In 28 Days Later, Boyle follows the template, albeit with the living dead replaced by living people infected with pure rage. Boyle dives even harder into the idea that our civilization is a thin veneer. Maybe the world isn’t actually ending, but people still use any excuse to become monsters.

The basic takeaway from most zombie movies is that individuals might be cool, but people on a large scale are the worst, whether they’re alive or undead.

Quibble all you want about whether or not it’s fare to call this a zombie film — which is stupid, because Romero himself wasn’t the one who started calling his living dead monsters ‘zombies,’ plus the word zombie comes from a totally different thing — but thematically this is a by-the-numbers zombie story exploring the worst parts of humanity.

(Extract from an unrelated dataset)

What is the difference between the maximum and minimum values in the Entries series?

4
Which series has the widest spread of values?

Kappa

Will I Ever Watch It Again? I own it, so chances are good, even though for some reason I liked it less this time around.  

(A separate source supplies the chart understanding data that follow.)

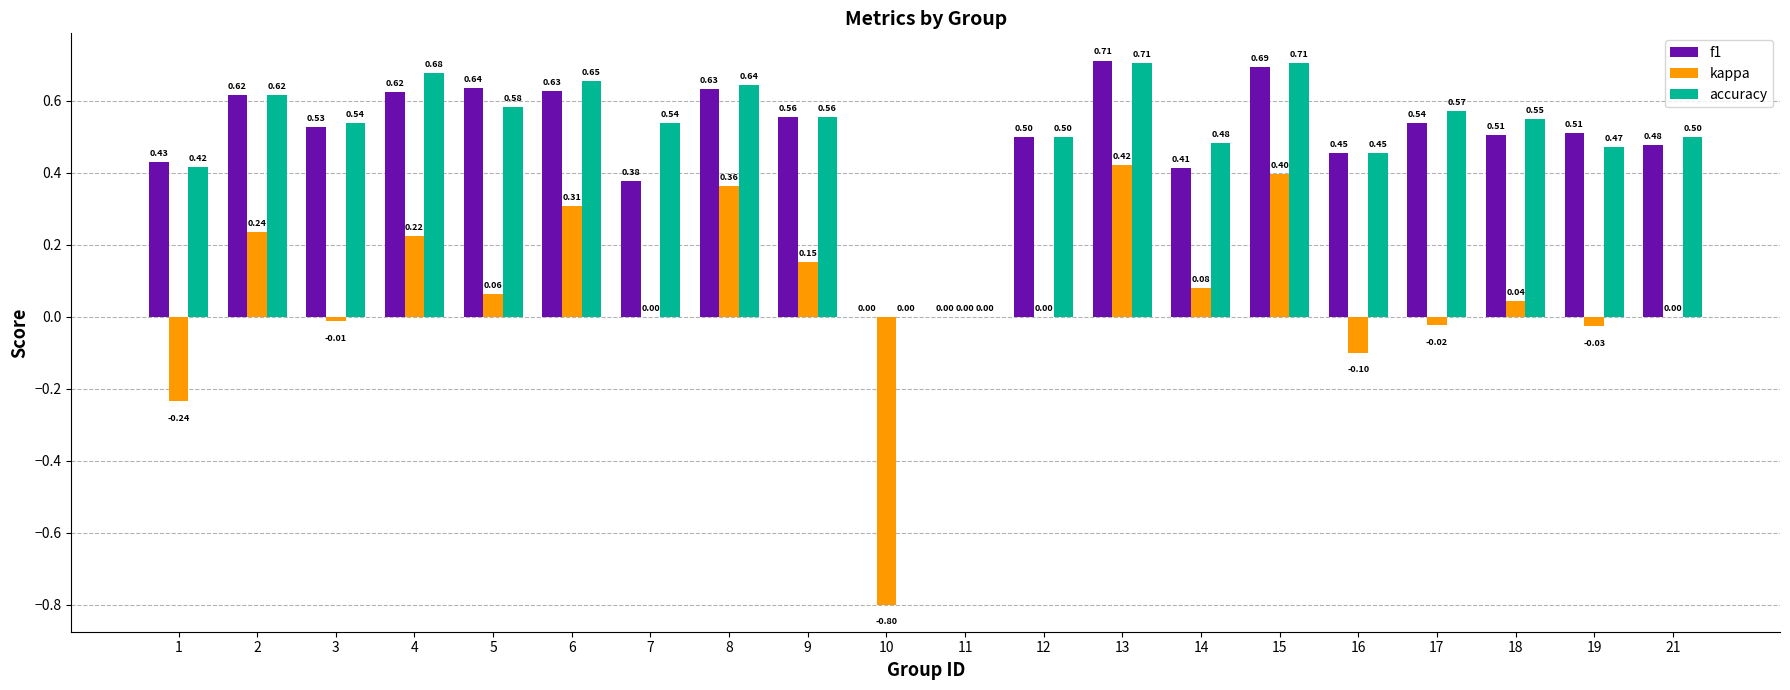

At which category is the sum across all series the highest?

13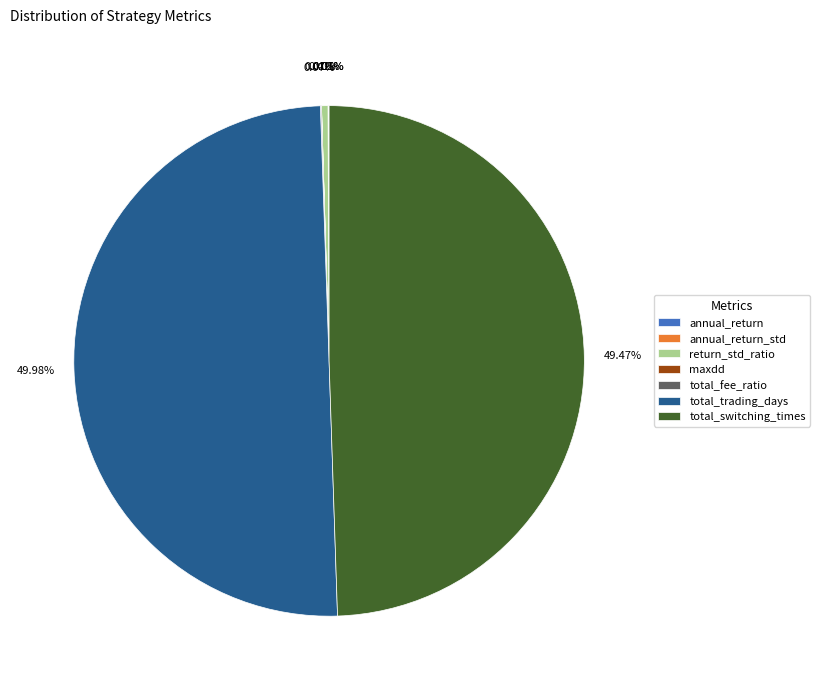

Is it true that total_trading_days is 38% of the pie?

False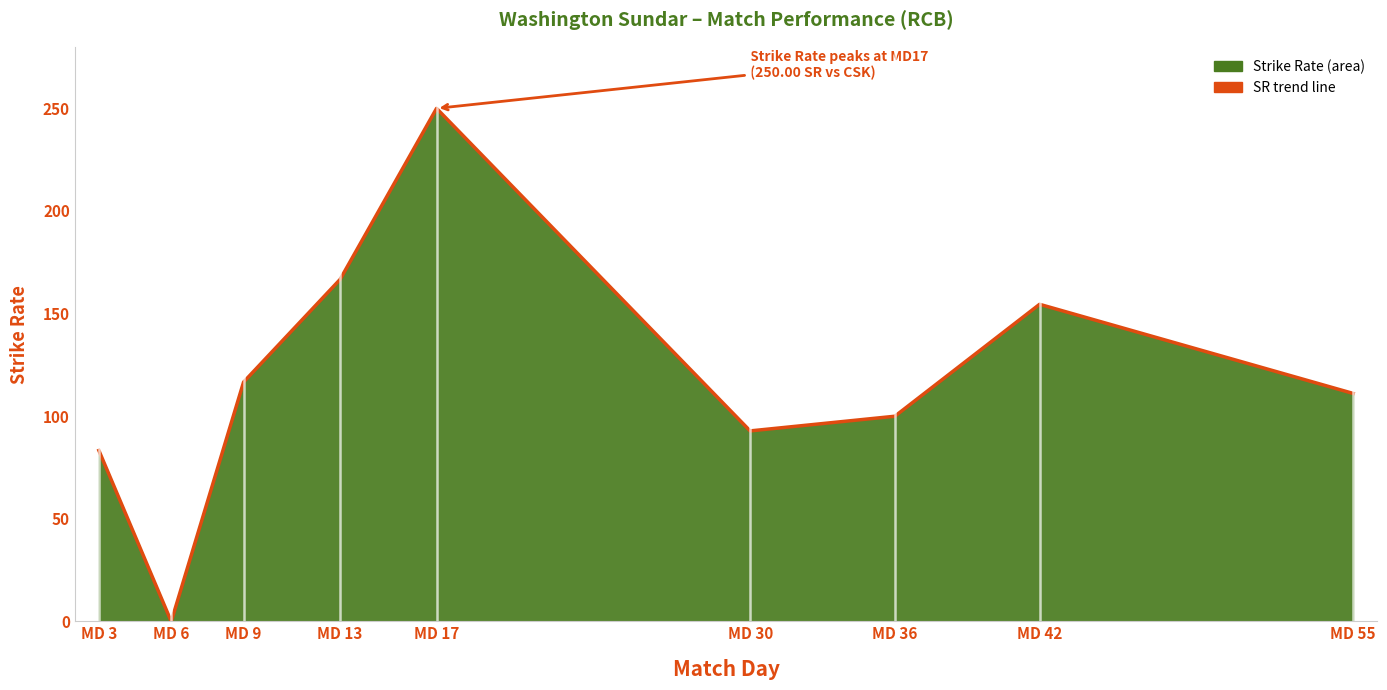

Approximately how many times larger is the value at MD 36 compared to MD 13?

0.6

Where Can You Watch It? You can stream it on Cinemax right now if you have a password. If you need to borrow one, mine is jkyoucanthavemypassword.


Movie Seven – House

“She eats unmarried young girls. It is the only time she can wear her wedding gown.”

Ho. Ly. Shit. This movie is, to borrow a phrase from Pierce Hawthorne, crazytown bananapants. 100% bonkers.

Killer pianos, decapitated heads biting butts, magical murder cats, people being transformed into piles of bananas, and a surprising amount of kung fu are just a few examples of what this film has to offer. It’s surreal and dreamlike. It’s a horror film by way of a child’s nightmare — although with more boobs, because the 70s.

And you know what? It somehow completely worked for me. Obayashi got all the ideas from conversations with his young daughter about what she thought was frightening, and then told the screenwriter what he wanted based on that. The special effects were often designed to look silly, like a child created them, but that was spliced in with inventive filmmaking techniques that showed Obayashi was actually a gifted filmmaker and all the craziness was intentional.

If I’m being honest, there were times watching the movie where I didn’t even know why I was captivated by it, but I absolutely was. After finishing it I immediately jumped into some bonus feature interviews with the director to keep the experience from ending. Always a good sign.